From the entries below, retype only the lines from the one with "left shoulder: (55, 230)" through the one with "right knee: (139, 302)", exactly as written.

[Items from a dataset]
· · · ·

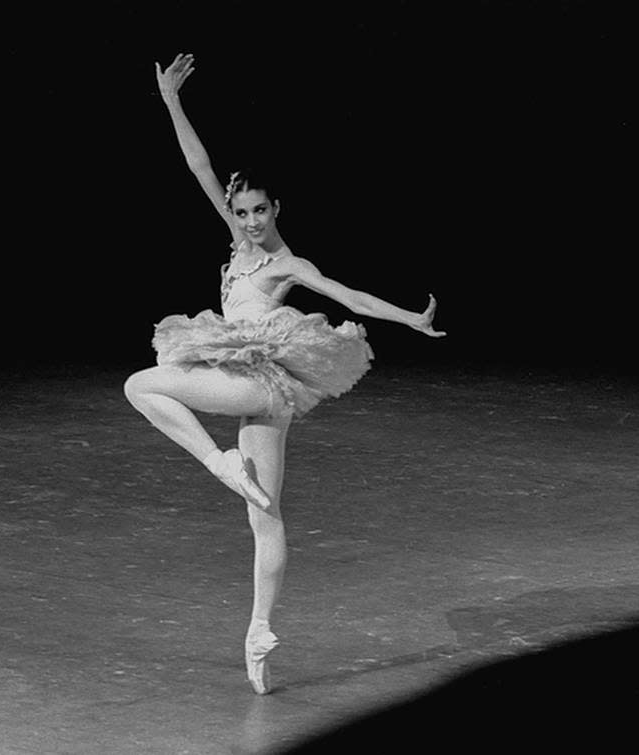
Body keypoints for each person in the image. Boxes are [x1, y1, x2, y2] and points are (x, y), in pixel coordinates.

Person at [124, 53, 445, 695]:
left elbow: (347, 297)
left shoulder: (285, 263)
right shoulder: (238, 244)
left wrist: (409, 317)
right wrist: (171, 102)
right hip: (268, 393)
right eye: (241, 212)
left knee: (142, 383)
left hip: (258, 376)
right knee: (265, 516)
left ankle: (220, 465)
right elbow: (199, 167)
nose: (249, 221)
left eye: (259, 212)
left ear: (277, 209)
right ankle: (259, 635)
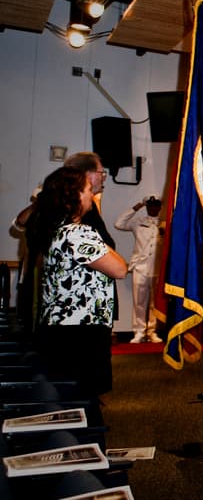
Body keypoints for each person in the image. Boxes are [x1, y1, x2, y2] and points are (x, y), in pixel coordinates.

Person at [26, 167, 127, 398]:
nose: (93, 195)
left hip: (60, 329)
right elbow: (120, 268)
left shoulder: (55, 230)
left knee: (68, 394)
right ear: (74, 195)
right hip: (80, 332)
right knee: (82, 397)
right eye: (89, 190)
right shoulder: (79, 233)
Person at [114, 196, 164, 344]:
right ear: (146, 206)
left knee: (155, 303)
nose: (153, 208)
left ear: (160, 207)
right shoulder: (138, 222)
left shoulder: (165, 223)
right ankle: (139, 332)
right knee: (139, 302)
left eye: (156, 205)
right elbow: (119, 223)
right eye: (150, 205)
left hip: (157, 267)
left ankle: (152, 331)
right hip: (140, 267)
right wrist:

· · · ·

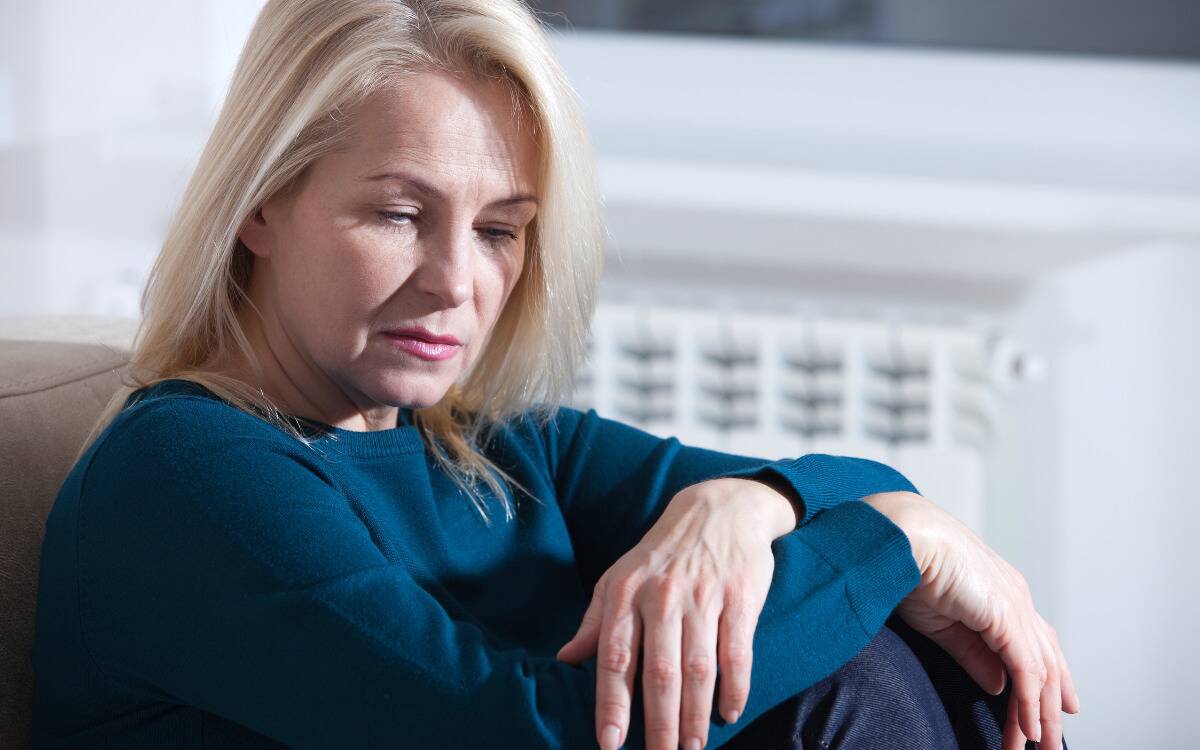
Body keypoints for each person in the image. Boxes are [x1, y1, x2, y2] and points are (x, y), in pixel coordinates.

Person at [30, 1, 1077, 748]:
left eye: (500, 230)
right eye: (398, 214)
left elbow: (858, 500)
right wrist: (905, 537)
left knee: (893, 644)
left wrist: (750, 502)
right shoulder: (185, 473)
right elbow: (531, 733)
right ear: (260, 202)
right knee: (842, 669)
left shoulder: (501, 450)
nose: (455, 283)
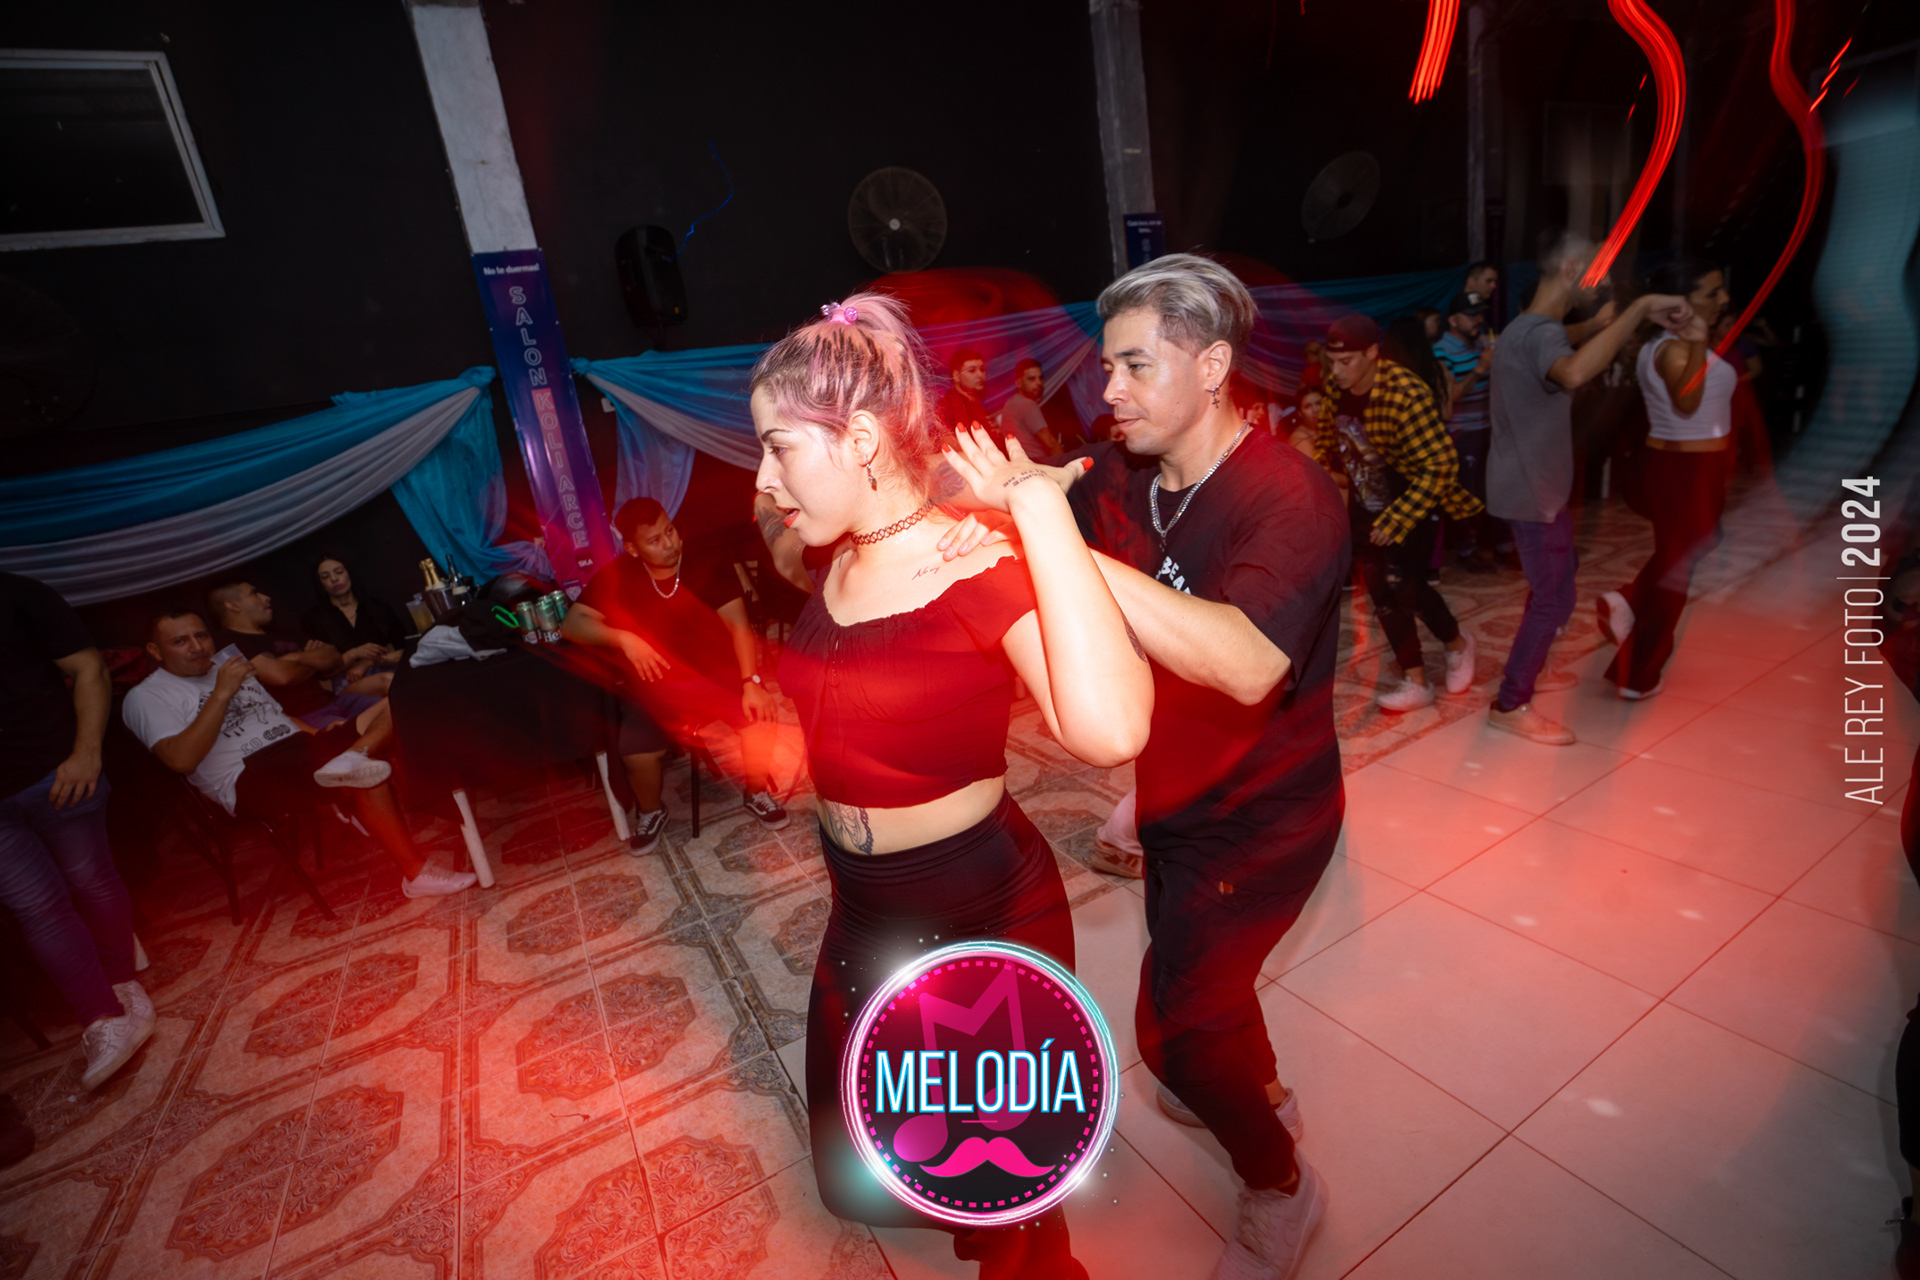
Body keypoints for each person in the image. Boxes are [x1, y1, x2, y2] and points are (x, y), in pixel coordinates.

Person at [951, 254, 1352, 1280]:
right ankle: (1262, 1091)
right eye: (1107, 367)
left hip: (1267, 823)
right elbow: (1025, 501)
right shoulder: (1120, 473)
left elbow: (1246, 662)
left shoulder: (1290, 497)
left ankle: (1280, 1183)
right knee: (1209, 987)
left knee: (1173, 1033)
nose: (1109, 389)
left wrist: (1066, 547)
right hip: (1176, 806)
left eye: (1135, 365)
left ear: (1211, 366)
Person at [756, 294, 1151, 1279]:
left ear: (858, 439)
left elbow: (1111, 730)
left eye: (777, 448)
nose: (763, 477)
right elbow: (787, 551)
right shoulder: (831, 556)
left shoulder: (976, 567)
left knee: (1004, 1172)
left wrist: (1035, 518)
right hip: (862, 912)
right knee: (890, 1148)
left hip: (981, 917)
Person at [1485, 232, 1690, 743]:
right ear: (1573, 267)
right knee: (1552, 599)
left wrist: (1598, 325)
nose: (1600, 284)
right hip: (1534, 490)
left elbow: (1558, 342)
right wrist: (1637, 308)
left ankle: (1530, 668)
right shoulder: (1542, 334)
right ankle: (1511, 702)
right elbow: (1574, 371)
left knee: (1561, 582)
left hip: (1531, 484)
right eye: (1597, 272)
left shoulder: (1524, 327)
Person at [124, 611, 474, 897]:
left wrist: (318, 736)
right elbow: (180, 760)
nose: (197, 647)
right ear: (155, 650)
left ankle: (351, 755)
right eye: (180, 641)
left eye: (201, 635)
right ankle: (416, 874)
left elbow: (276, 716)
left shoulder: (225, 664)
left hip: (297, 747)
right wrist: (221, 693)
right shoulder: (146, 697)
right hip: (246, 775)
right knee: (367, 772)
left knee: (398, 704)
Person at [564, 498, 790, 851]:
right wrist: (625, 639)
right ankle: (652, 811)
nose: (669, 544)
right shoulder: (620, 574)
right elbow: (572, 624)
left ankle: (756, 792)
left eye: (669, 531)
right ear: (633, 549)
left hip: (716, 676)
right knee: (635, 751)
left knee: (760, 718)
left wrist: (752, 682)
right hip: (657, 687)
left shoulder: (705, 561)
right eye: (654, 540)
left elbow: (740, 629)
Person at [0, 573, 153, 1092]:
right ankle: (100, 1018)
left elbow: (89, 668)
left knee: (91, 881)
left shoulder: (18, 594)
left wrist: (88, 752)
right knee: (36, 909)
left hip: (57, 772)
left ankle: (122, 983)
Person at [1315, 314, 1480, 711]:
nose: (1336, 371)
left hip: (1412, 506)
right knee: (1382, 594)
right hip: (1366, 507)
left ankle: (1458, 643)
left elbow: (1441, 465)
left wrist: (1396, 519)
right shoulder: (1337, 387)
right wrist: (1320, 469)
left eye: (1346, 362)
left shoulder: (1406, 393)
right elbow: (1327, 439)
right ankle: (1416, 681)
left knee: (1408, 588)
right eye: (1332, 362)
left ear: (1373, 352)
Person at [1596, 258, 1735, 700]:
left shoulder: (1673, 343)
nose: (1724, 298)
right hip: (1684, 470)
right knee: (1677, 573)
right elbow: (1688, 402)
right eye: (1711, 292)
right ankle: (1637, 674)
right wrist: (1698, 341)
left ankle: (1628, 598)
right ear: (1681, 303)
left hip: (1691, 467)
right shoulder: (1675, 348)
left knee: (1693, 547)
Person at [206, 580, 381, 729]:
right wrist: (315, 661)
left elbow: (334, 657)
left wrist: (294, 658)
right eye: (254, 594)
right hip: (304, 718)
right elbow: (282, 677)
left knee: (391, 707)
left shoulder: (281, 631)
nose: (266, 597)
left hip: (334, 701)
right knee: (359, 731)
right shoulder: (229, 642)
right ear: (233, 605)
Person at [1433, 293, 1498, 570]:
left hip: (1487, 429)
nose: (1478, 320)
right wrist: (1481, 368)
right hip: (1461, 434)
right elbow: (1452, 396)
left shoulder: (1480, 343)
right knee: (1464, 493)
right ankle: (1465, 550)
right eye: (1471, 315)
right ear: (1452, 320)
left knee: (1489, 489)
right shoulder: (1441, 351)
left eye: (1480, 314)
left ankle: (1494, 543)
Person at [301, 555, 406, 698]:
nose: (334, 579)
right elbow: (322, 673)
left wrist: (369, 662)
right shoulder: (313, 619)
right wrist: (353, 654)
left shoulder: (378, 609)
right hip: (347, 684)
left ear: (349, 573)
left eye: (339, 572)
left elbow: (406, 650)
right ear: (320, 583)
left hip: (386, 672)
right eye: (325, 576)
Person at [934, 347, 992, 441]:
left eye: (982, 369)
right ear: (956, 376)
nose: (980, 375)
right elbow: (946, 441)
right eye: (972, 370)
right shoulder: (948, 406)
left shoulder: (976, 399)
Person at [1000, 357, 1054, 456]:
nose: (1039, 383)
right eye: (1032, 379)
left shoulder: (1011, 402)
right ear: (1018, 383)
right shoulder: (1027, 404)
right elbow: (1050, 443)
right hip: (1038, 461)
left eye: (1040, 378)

· · · ·

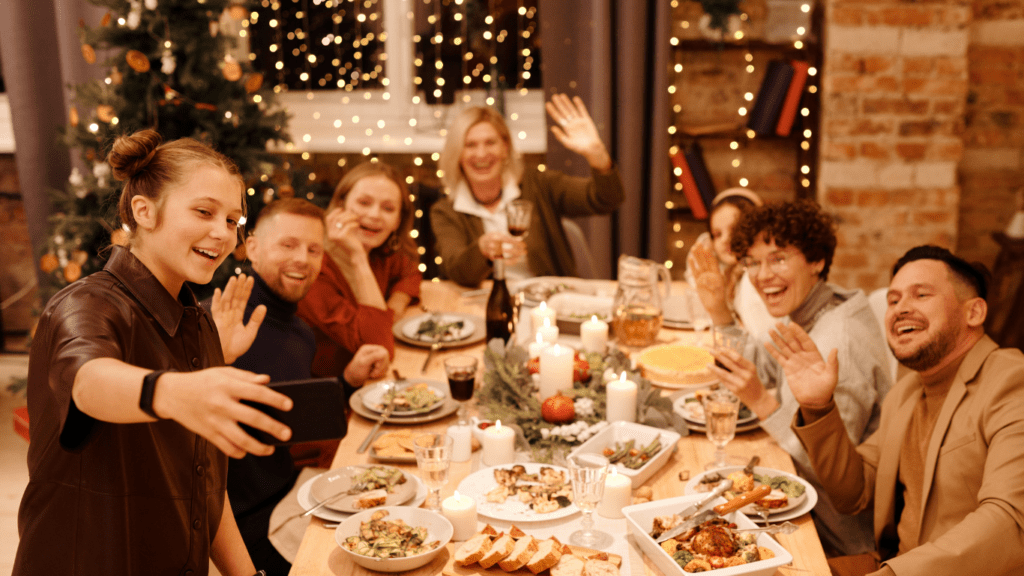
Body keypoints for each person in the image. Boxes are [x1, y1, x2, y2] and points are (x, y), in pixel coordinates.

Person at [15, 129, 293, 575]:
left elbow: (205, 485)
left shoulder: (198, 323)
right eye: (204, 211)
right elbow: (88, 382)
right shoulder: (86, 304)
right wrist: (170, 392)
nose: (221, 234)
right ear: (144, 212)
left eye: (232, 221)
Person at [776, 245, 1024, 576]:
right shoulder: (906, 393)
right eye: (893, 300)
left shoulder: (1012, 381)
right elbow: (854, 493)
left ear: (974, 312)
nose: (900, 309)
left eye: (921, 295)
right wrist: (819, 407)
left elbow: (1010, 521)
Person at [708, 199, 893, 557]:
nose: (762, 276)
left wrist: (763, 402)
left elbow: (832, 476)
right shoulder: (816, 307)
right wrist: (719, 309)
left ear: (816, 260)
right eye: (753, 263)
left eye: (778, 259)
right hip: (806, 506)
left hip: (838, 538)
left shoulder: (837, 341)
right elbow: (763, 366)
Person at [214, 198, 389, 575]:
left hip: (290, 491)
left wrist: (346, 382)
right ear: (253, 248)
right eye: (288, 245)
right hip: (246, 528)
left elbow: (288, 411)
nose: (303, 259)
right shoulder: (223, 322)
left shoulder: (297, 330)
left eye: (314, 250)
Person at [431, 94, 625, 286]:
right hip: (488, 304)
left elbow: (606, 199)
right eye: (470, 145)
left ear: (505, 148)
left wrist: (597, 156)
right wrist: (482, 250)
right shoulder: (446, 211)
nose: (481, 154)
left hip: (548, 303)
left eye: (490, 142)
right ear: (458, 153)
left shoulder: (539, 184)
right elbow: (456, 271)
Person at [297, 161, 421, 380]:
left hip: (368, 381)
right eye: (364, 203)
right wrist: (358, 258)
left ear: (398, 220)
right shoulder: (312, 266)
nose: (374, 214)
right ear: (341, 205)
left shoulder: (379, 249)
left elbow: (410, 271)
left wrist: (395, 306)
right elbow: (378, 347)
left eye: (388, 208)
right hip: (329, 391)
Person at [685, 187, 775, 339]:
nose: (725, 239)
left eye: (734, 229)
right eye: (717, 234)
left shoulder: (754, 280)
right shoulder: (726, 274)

· · · ·

YOUR RESPONSE:
left shoulder: (55, 230)
left knee: (68, 394)
right ear: (74, 195)
right hip: (80, 332)
right knee: (82, 397)
right eye: (89, 190)
right shoulder: (79, 233)
Person at [114, 196, 164, 344]:
right ear: (146, 206)
left knee: (155, 303)
nose: (153, 208)
left ear: (160, 207)
right shoulder: (138, 222)
left shoulder: (165, 223)
right ankle: (139, 332)
right knee: (139, 302)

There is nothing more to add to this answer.